## Data for review:
========

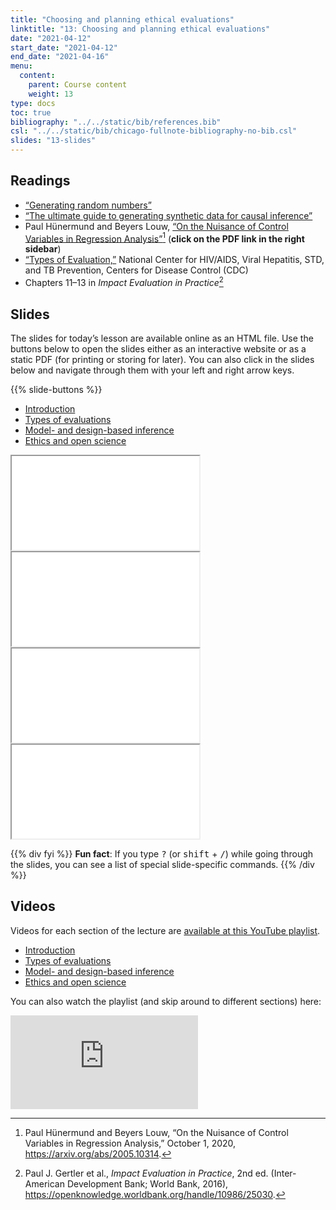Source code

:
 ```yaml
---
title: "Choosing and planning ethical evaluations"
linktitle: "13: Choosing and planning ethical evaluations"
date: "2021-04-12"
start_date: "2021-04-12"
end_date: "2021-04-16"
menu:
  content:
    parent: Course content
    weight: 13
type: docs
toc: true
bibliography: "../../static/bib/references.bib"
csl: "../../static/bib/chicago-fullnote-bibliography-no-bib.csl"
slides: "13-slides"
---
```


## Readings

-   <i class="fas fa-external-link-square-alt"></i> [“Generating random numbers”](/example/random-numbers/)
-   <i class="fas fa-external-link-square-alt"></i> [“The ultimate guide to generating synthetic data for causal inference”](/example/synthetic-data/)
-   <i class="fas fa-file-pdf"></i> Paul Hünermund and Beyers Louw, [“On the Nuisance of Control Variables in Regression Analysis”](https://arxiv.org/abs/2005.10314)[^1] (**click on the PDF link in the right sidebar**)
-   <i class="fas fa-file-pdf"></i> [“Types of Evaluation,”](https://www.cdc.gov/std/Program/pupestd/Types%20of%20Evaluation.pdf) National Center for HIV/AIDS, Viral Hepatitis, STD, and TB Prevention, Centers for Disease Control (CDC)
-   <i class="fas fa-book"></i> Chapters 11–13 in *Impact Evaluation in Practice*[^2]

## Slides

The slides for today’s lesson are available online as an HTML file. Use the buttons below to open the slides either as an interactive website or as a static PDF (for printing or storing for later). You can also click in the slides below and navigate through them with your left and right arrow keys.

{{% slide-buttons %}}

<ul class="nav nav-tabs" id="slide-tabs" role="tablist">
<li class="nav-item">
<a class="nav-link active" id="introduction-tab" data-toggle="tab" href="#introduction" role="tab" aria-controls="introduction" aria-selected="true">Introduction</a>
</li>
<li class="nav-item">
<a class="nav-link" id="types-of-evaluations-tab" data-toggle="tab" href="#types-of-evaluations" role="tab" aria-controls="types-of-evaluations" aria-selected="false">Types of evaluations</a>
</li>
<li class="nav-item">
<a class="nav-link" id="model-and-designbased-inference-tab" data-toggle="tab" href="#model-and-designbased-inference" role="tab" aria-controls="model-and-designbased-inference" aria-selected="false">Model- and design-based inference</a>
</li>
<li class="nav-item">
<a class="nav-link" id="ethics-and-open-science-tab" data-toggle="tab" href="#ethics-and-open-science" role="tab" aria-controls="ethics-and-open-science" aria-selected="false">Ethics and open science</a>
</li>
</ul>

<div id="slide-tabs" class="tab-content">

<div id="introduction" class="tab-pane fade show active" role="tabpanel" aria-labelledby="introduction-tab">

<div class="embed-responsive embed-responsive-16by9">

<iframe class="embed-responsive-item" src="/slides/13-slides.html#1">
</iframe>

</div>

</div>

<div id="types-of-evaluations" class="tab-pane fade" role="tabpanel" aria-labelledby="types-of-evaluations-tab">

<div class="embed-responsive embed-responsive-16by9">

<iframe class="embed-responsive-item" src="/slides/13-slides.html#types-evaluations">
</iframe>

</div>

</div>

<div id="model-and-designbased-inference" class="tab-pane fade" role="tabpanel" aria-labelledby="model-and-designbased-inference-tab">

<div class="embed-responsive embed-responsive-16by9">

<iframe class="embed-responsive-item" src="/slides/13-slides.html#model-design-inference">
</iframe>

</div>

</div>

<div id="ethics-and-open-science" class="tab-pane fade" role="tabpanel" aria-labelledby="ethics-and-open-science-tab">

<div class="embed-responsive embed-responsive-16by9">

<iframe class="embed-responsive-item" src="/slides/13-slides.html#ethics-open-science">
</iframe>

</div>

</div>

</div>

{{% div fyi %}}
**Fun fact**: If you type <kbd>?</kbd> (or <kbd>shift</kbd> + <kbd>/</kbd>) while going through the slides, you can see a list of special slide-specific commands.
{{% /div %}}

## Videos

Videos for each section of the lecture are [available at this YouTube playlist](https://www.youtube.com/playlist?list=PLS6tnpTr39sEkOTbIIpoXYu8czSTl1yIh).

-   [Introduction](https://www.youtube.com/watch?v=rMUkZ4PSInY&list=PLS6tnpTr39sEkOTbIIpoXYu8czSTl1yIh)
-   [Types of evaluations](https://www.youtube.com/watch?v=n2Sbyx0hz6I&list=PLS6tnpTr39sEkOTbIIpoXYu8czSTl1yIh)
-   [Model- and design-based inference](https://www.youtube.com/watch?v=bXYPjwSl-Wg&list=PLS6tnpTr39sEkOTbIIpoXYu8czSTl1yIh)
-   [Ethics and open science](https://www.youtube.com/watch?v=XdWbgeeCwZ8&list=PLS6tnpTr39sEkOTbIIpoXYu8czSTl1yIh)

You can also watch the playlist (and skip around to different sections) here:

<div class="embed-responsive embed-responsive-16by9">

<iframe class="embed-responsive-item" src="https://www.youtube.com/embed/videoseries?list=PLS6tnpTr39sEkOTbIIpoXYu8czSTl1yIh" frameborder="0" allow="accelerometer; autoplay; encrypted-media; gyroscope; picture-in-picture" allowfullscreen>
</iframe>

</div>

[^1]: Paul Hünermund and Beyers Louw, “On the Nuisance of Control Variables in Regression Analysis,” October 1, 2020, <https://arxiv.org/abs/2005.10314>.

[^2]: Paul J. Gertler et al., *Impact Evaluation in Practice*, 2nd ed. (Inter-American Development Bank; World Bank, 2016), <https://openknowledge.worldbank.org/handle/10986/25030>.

========

## What you need to do:
Starting at the top of the listing above, please restate word for word each line up to and including the one that holds "Evaluation in Practice*[^2]", omitting every image.

## Written solution:
Source code

:
 ```yaml
---
title: "Choosing and planning ethical evaluations"
linktitle: "13: Choosing and planning ethical evaluations"
date: "2021-04-12"
start_date: "2021-04-12"
end_date: "2021-04-16"
menu:
  content:
    parent: Course content
    weight: 13
type: docs
toc: true
bibliography: "../../static/bib/references.bib"
csl: "../../static/bib/chicago-fullnote-bibliography-no-bib.csl"
slides: "13-slides"
---
```


## Readings

-   <i class="fas fa-external-link-square-alt"></i> [“Generating random numbers”](/example/random-numbers/)
-   <i class="fas fa-external-link-square-alt"></i> [“The ultimate guide to generating synthetic data for causal inference”](/example/synthetic-data/)
-   <i class="fas fa-file-pdf"></i> Paul Hünermund and Beyers Louw, [“On the Nuisance of Control Variables in Regression Analysis”](https://arxiv.org/abs/2005.10314)[^1] (**click on the PDF link in the right sidebar**)
-   <i class="fas fa-file-pdf"></i> [“Types of Evaluation,”](https://www.cdc.gov/std/Program/pupestd/Types%20of%20Evaluation.pdf) National Center for HIV/AIDS, Viral Hepatitis, STD, and TB Prevention, Centers for Disease Control (CDC)
-   <i class="fas fa-book"></i> Chapters 11–13 in *Impact Evaluation in Practice*[^2]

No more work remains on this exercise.